Safaricom is by far the most dominant operator in Kenya, spurred by its widely-used m-Pesa mobile money service. The CA had drafted proposals that would have obliged Safaricom to implement full interoperability between m-Pesa and rival mobile money services, as well as splitting up its wireless and mobile money units.
However, these proposals have been significantly watered down ahead of their public release later this month, prompting criticism from Airtel Kenya and Telkom Kenya. The CA has stated that the alterations were the result of feedback from stakeholders.
Safaricom’s dominance in Kenya is a bone of contention, with a recent Analysys Mason study of the country’s communications sector identifying Safaricom’s market share as “unusually high” for a three player environment. The CA’s Q3 statistics indicate that the operator claims 72% of wireless connections and 81% of mobile money users.

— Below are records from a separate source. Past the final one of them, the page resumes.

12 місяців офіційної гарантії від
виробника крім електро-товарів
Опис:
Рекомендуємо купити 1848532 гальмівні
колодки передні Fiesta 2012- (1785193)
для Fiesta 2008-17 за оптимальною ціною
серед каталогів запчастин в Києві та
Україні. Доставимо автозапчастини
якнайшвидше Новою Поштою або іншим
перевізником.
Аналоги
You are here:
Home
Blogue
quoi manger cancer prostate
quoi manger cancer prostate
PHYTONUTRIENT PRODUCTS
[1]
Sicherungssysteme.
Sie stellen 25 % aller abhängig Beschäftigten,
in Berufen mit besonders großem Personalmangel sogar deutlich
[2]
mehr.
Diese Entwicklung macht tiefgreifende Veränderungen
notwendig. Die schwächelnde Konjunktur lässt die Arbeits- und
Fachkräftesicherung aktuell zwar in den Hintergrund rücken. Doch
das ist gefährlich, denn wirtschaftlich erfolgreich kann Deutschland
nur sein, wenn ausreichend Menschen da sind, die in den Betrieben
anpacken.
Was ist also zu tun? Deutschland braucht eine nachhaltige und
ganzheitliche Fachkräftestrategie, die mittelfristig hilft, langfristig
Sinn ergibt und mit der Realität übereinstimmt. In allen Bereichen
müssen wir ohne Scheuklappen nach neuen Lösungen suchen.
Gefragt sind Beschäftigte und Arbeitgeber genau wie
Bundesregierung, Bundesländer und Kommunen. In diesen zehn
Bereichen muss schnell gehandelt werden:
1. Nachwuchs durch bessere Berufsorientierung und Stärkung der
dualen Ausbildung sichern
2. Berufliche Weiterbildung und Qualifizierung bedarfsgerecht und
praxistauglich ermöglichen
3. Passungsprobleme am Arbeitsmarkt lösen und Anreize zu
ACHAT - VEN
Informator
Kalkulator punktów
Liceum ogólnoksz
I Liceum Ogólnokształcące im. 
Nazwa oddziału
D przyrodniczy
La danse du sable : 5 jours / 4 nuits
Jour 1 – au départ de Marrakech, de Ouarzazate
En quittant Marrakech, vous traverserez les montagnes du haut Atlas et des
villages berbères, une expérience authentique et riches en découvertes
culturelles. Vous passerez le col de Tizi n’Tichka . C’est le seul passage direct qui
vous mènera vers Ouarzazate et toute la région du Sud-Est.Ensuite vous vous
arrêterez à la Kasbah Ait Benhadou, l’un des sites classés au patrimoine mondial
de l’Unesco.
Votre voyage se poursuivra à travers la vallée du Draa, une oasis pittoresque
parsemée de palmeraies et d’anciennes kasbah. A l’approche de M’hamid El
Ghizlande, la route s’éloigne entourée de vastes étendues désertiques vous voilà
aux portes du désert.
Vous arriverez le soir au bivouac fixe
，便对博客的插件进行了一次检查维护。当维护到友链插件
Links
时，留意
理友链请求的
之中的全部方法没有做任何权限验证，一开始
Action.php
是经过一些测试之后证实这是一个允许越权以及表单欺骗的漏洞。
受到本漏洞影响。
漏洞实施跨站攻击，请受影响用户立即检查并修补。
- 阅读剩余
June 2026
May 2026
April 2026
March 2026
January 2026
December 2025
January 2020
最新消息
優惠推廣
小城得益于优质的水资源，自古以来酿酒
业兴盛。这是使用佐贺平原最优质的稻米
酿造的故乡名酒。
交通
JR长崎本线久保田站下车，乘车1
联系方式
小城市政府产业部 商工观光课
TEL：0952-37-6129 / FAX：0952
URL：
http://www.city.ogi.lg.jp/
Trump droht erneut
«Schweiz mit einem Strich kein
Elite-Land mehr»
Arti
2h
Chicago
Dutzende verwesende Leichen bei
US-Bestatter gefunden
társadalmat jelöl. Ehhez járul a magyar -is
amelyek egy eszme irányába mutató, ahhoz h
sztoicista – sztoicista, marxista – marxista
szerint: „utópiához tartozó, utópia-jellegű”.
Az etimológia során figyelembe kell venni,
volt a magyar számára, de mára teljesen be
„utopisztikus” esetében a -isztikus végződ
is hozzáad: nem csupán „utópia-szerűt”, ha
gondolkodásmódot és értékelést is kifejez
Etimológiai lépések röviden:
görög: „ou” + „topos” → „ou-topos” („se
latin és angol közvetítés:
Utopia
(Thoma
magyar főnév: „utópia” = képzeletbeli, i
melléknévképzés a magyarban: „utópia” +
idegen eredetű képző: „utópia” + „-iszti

The study had originally recommended stoking competition in the mobile money market by forcing Safaricom either to spin off m-Pesa or introduce interoperability. Leaked to the media in February 2017, the plan to split up the operator swiftly gained traction with the support of national assembly member Jakoyo Midiwo.
However, several ministers opted to side with Safaricom, and in March 2017 the CA stated that it would not force Safaricom to spin off its mobile money unit. Interoperability however remains on the table, with providers holding ongoing discussions with the CA in an attempt to bring about the policy.